The compensation came as the automakers resolved class action suits with U.S. owners of Hyundai Motor and Kia Motors vehicles equipped with the problematic engine earlier this month. The carmakers said similar terms of compensation will be offered to Korean customers.
About 600 billion won of compensation was reflected in the June-September quarter for Hyundai Motor. Most of the rest of the one-off costs were related to incentives for workers in line with the latest wage deal.
Apart from the one-offs, sales grew by 10.4 percent year-on-year and by 3 billion won compared to the previous quarter to 26.97 trillion won. The company said that while the number of cars it sold actually shrank year-on-year, changing its product mix to be more SUV-oriented boosted revenue, along with weak won.
“Our profit growth has slowed temporarily due to one-off costs, however, in the fourth quarter, we are expecting recovery as production of the Palisade SUV will be increased and new models like the face-lifted Grandeur sedan and GV80 SUV from Genesis will hit the market,” said Choi Byung-chul, an executive vice president and head of finance and accounting at Hyundai Motor during a conference call with analysts on Thursday.
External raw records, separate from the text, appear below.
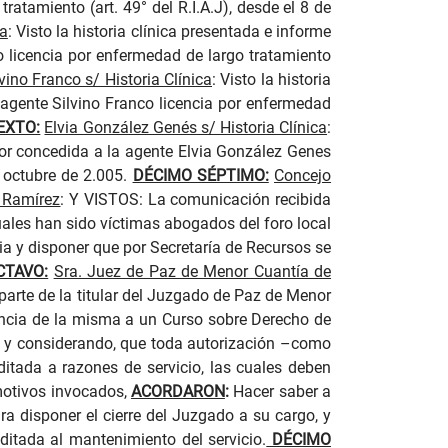
ratamiento (art. 49° del R.I.A.J), desde el 8 de
ca
:
Visto la historia clínica presentada e informe
ro
licencia por enfermedad de largo tratamiento
vino Franco s/ Historia Clínica
:
Visto la historia
 a
gente Silvino Franco
licencia por enfermedad
EXTO:
Elvia González Genés s/ Historia Clínica
:
r concedida a la a
gente Elvia González Genes
 octubre de 2.005.
DÉCIMO SÉPTIMO:
Concejo
. Ramírez
:
Y VISTOS: La comunicación recibida
uales han sido víctimas abogados del foro local
ia y disponer que por Secretaría de Recursos se
CTAVO:
Sra. Juez de Paz de Menor Cuantía de
arte de la titular del Juzgado de Paz de Menor
tencia de la misma a un Curso sobre Derecho de
o, y considerando, que toda autorización –como
ditada a razones de servicio, las cuales deben
 motivos invocados,
ACORDARON
:
Hacer saber a
a disponer el cierre del Juzgado a su cargo, y
ditada al mantenimiento del servicio.
DÉCIMO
Hyundai Motor also said it will bolster its eco-friendly car lineup to further enhance its presence in the global market, especially in Europe, where environmental regulations are growing tough.
Norway has announced it is planning to prohibit the sale of gasoline and diesel cars by 2025, while some other countries, like France and Britain, have announced similar plans, though with a target of 2040, according to Hyundai.
Hyundai said it plans to sell more than 1.03 million eco-friendly cars including hybrid cars, electric cars and fuel-cell electric cars in 2025 from its Hyundai and Genesis brands. Including Kia Motors, it said the sales target is 1.67 million units.
To ramp up sales of its eco-friendly cars in Europe, Hyundai plans to release four new electric cars there over the next five years. One will be a sedan, one will be a van, while the other two will be SUVs.
On Thursday, Kia Motors released its earnings as well. It posted 326 billion won in net profit, a 9.4 percent increase year-on-year, and 15.09 trillion won in revenue, a 7.2 percent increase year-on-year. The carmaker reported one-off costs of roughly 310 billion won for compensation related to the Theta II engine.